→ WHAT YOU WILL DO:
The answer should be every line below, repeated exactly, with the images left out.

→ MATERIAL PROVIDED:
··········
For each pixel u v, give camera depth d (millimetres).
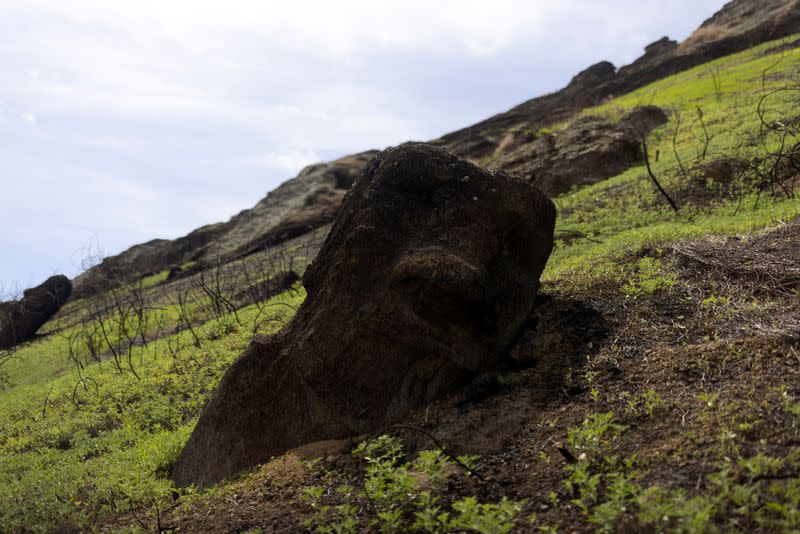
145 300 26281
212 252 37062
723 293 6551
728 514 3506
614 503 3688
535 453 4852
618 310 6633
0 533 6133
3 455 10148
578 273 8328
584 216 15336
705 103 26469
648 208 14227
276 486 5668
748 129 17828
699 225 10344
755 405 4383
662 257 7922
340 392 6219
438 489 4699
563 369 5906
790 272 6469
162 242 44469
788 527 3285
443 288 5734
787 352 4973
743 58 37250
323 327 6270
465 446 5258
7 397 14844
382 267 6223
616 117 30766
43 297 26844
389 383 6121
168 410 10102
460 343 5953
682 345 5785
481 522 3820
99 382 13109
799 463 3730
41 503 6570
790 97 20609
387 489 4711
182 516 5703
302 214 35781
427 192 6551
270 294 19391
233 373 6895
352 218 6617
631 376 5414
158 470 7543
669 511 3443
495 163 24359
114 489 6855
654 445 4387
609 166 21344
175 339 15383
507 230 6664
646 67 46531
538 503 4219
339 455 5855
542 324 6723
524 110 52031
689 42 49812
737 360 5094
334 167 42156
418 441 5539
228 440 6836
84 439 9828
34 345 23656
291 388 6574
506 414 5457
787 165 12523
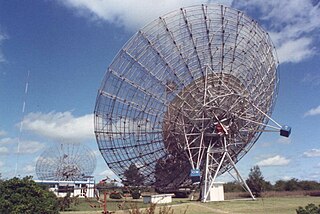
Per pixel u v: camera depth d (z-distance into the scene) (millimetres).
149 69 52250
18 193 35188
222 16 52844
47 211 35562
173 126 55188
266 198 70938
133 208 18109
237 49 54500
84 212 47594
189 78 53875
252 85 57125
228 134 57250
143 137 54656
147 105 53406
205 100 54625
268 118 56406
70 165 107000
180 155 57688
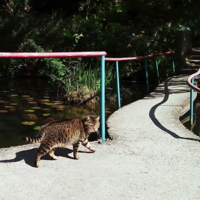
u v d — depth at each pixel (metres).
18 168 3.92
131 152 4.65
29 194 3.38
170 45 15.01
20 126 7.21
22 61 14.98
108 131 5.73
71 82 11.04
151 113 7.10
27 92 11.35
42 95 10.91
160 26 16.16
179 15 16.73
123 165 4.18
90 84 10.81
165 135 5.51
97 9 18.25
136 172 3.99
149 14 16.78
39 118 7.94
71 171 3.93
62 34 15.20
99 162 4.24
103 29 16.45
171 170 4.09
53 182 3.64
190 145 5.02
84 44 15.35
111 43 14.66
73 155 4.36
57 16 17.97
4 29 16.19
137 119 6.58
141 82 14.41
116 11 17.00
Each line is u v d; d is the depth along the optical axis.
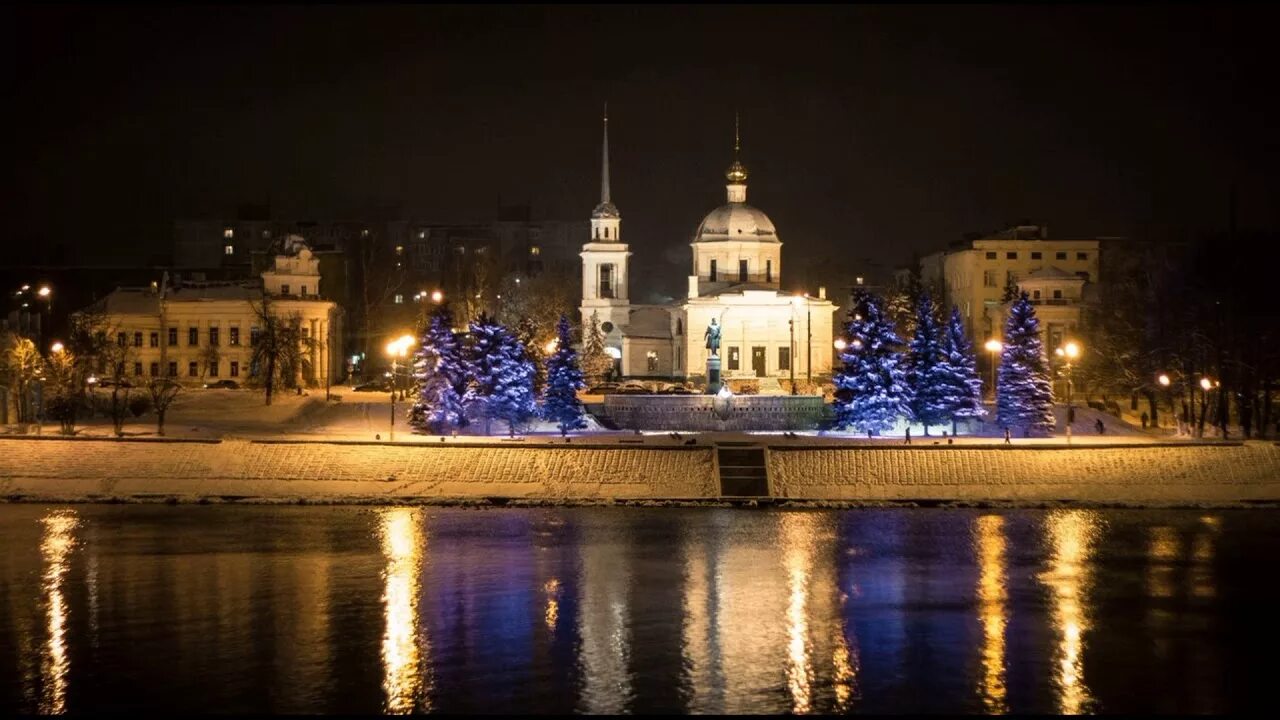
··········
→ EXERCISE RESPONSE:
For each pixel u v, give camera depth d (millimetres).
145 300 26281
212 252 37062
723 293 6551
728 514 3506
614 503 3688
535 453 4852
618 310 6633
0 533 6133
3 455 10148
578 273 8328
584 216 15336
705 103 26469
648 208 14227
276 486 5668
748 129 17828
699 225 10344
755 405 4383
662 257 7922
340 392 6219
438 489 4699
563 369 5906
790 272 6469
162 242 44469
788 527 3285
443 288 5734
787 352 4973
743 58 37250
323 327 6270
465 446 5258
7 397 14844
382 267 6223
616 117 30766
43 297 26844
389 383 6121
168 410 10102
460 343 5953
682 345 5785
481 522 3820
99 382 13109
799 463 3730
41 503 6570
790 97 20609
387 489 4711
182 516 5703
302 214 35781
427 192 6551
270 294 19391
233 373 6895
352 218 6617
631 376 5414
158 470 7543
669 511 3443
495 163 24359
114 489 6855
654 445 4387
609 166 21344
175 339 15383
507 230 6664
646 67 46531
538 503 4219
339 455 5855
542 324 6723
524 110 52031
689 42 49812
737 360 5094
334 167 42156
418 441 5539
228 440 6836
84 439 9828
34 345 23656
291 388 6574
506 414 5457
787 165 12523
Per pixel u v: camera depth d (z-distance into the scene) (millimetres).
149 69 52250
18 193 35188
222 16 52844
47 211 35562
173 126 55188
266 198 70938
133 208 18109
237 49 54500
84 212 47594
189 78 53875
252 85 57125
228 134 57250
143 137 54656
147 105 53406
205 100 54625
268 118 56406
70 165 107000
180 155 57688
u v d — depth at each pixel (metres).
18 168 3.92
131 152 4.65
29 194 3.38
170 45 15.01
20 126 7.21
22 61 14.98
108 131 5.73
71 82 11.04
151 113 7.10
27 92 11.35
42 95 10.91
160 26 16.16
179 15 16.73
123 165 4.18
90 84 10.81
165 135 5.51
97 9 18.25
136 172 3.99
149 14 16.78
39 118 7.94
71 171 3.93
62 34 15.20
99 162 4.24
103 29 16.45
171 170 4.09
53 182 3.64
190 145 5.02
84 44 15.35
111 43 14.66
73 155 4.36
57 16 17.97
4 29 16.19
137 119 6.58
141 82 14.41
116 11 17.00
Each line is u v d; d is the depth along the optical axis.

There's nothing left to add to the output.